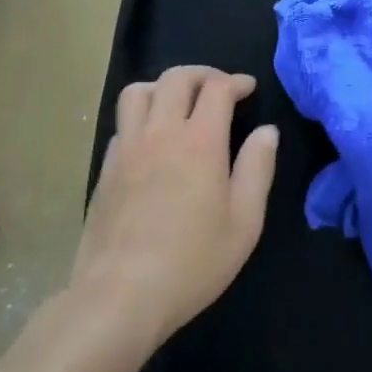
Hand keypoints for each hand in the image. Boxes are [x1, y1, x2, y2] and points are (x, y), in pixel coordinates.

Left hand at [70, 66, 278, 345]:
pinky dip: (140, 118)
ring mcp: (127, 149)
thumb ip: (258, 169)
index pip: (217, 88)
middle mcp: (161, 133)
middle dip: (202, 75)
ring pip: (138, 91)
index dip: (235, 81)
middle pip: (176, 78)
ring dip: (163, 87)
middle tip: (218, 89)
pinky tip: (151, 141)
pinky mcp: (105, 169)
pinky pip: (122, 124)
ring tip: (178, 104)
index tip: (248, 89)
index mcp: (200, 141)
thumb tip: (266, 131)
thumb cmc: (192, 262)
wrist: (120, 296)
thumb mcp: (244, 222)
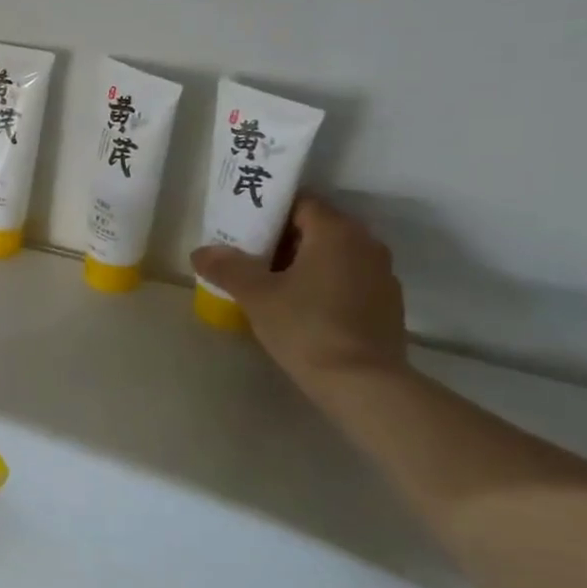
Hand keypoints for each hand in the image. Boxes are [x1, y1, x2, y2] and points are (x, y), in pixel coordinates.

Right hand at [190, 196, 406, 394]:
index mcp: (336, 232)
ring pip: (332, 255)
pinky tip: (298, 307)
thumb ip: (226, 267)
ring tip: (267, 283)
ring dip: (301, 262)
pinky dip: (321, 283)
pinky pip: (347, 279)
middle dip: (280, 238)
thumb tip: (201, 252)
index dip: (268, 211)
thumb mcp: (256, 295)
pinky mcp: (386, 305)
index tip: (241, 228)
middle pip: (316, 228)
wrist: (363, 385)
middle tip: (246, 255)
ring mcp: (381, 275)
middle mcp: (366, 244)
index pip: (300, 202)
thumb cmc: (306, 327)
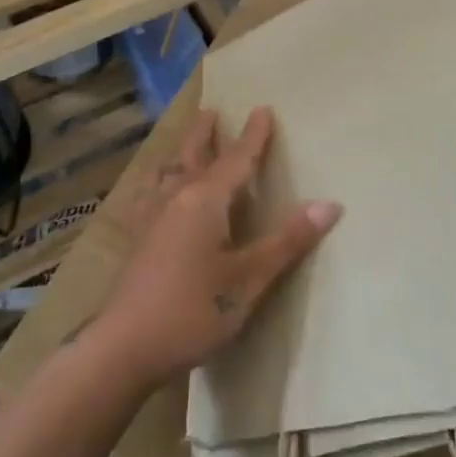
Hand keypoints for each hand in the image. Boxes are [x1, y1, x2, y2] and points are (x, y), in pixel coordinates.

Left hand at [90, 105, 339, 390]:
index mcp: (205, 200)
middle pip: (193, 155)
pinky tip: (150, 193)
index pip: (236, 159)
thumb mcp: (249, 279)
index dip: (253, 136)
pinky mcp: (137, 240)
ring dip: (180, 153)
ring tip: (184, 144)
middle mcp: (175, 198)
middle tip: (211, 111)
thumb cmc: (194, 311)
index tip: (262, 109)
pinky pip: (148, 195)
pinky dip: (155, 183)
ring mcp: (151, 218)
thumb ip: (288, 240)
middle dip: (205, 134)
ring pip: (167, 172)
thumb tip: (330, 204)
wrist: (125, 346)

--

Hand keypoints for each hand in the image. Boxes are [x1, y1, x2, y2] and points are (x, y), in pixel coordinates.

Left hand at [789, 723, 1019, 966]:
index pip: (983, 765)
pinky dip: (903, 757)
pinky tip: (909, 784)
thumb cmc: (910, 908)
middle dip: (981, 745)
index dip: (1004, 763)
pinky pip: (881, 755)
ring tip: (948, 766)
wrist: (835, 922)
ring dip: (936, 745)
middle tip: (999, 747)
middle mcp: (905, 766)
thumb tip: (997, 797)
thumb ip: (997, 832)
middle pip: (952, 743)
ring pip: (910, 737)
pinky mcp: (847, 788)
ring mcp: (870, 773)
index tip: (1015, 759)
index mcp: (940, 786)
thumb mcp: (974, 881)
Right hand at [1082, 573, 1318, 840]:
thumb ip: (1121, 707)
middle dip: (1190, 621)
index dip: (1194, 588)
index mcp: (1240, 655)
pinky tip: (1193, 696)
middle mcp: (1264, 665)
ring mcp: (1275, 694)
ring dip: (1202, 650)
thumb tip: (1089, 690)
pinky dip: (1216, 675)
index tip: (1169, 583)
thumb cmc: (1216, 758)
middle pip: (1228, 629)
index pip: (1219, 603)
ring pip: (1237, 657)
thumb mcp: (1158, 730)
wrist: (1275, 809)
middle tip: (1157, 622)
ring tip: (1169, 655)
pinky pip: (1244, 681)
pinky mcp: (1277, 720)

* * *

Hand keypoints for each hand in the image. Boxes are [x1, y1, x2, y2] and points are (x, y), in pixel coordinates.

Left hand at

# What is expected
Repeat the entries above verbatim, but only from the line that has "index mcp: (336, 232)" down to the line that has "index tip: (241, 228)", inclusive.

# Result
index mcp: (336, 232)
ring pip: (332, 255)
pinky tip: (298, 307)
thumb ip: (226, 267)
ring tip: (267, 283)
ring dip: (301, 262)
pinky dip: (321, 283)
pinky pip: (347, 279)
middle dip: (280, 238)
thumb tip: (201, 252)
index dip: (268, 211)
thumb mcp: (256, 295)
pinky mcp: (386, 305)
index tip: (241, 228)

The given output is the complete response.